Why I Would Make a Really Shitty Doula

We all have our strengths and our weaknesses, and my biggest strength is recognizing my weaknesses. To that end, my last post on how everyone is a doula prompted some self-reflection: Why am I not a doula?  

It didn’t take me long to find the answer. 

I did some research into the role of doulas, and it's now abundantly clear to me that I would BEYOND suck at this job. Here are some questions The American Pregnancy Association suggests you ask a potential doula, and here are my answers:

Question: What training have you had? 

Answer: Duh! None. I’m terrified of and completely disgusted by vaginas, including my own. Please don't make me talk to you about your vagina. And especially don't make me picture anything coming out of your vagina. Wait. I think I just threw up in my mouth a little bit.

Question: What services do you provide? 

Answer: I'm a pretty good listener and I can keep a secret. I usually offer to pay for lunch and I'm punctual. I can also maybe help you if you’re having a custody battle with your partner over the baby. That's basically it. Also, at the birth I'll probably scream "HOLY SHIT! WHAT THE FUCK IS THAT??!?!" and/or "CALL 911!! CALL 911!!" a few dozen times. 

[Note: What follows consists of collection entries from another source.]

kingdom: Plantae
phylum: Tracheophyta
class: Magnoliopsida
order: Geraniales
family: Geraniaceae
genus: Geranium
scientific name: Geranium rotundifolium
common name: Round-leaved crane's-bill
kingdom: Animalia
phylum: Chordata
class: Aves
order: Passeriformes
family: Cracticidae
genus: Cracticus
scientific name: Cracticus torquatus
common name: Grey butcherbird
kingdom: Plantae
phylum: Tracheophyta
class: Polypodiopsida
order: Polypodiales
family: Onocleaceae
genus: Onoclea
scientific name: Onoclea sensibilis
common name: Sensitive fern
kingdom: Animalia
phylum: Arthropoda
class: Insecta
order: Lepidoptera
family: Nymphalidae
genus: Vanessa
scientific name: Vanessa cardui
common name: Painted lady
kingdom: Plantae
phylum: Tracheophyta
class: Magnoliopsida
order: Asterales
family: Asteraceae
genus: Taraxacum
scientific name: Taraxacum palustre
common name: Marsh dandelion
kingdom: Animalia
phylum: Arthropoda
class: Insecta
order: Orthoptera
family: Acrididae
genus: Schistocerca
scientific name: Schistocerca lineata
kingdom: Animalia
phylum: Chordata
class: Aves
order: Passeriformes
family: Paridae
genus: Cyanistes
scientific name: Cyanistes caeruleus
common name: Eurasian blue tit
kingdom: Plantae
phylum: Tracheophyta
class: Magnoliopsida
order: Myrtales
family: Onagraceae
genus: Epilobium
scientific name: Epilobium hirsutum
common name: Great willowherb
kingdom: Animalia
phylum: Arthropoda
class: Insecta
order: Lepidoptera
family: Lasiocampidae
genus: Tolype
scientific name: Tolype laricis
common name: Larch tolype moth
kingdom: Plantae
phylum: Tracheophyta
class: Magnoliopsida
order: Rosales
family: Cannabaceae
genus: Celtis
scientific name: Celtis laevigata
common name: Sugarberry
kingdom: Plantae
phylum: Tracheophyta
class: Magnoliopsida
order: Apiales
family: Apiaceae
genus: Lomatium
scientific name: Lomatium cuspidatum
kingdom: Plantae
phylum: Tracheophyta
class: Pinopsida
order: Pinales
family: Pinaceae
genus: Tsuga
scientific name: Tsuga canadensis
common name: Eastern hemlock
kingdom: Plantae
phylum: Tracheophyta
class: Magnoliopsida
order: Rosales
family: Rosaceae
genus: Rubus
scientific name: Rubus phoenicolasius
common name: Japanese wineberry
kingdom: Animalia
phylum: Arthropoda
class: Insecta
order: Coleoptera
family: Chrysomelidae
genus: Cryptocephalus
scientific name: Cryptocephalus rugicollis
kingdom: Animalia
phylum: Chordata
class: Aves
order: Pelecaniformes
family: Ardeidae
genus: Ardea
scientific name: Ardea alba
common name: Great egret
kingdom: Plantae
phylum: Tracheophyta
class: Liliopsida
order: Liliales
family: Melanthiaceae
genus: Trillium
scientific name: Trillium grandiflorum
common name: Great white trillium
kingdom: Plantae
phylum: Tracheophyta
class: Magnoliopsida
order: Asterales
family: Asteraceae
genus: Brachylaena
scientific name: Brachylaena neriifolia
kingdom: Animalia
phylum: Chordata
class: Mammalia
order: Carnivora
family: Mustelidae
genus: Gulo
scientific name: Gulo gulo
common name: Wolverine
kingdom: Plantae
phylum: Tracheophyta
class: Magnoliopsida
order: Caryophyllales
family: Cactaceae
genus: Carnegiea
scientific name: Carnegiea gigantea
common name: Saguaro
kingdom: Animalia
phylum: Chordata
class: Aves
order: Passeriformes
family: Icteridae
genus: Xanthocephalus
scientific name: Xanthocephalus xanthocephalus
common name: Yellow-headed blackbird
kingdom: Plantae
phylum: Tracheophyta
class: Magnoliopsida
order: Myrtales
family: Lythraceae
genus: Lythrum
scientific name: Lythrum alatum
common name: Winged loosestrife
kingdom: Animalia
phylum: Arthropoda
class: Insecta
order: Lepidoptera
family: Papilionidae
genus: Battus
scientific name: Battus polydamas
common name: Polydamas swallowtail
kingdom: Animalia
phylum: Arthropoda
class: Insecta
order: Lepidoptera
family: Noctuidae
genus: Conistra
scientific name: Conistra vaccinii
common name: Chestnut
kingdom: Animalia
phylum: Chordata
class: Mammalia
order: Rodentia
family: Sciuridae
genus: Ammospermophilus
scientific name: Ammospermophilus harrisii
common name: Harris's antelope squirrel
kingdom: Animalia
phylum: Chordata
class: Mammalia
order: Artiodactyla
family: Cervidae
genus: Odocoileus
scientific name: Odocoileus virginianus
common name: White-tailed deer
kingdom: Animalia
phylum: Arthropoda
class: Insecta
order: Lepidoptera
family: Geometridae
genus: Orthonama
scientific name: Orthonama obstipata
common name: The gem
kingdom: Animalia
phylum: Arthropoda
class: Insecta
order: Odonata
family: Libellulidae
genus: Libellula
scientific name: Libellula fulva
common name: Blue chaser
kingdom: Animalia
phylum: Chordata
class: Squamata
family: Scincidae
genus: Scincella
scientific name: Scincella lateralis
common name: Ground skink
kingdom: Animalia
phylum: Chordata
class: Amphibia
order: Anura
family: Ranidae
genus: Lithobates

Question: What are your fees? 

Answer: Nothing. I'm a firm believer that free advice is worth what you pay for it. Unless you have a baby that I didn't have to help you pull out of your vagina. Then you owe me a million dollars (here's the dotted line). I've always wanted to own a condo on Maui. That's why I do this!

Question: Are you available on my due date? 

Answer: That depends. If you call me after 5:30 p.m. on a weeknight, there's a good chance I'll be too intoxicated to drive anywhere. Same with Saturday night. So as long as you have your baby during the day or on a Sunday, we should be all set. Unless I'm on vacation or there's an Unsealed Alien Files marathon on cable. Then you're shit out of luck.

Question: What is your philosophy regarding childbirth?

Answer: My number one philosophy on childbirth is to never again experience it myself. Other than that, my philosophy is to have a healthy baby using as many drugs and with as little awareness of what's happening as possible. Also, the second the baby comes out, the first thought every mother should have after thanking the universe for the miracle of a breathing infant is "Thank God I'm not pregnant anymore," followed quickly by "I want sushi."

Question: Would you be available to meet with me before the birth to discuss my birth plan?

Answer: Again, that depends. If we can meet at a bar with $13 signature cocktails, then I am totes available.

Question: What happens if for some reason you are not available at the time of my birth?

Answer: You'll have a much better birth.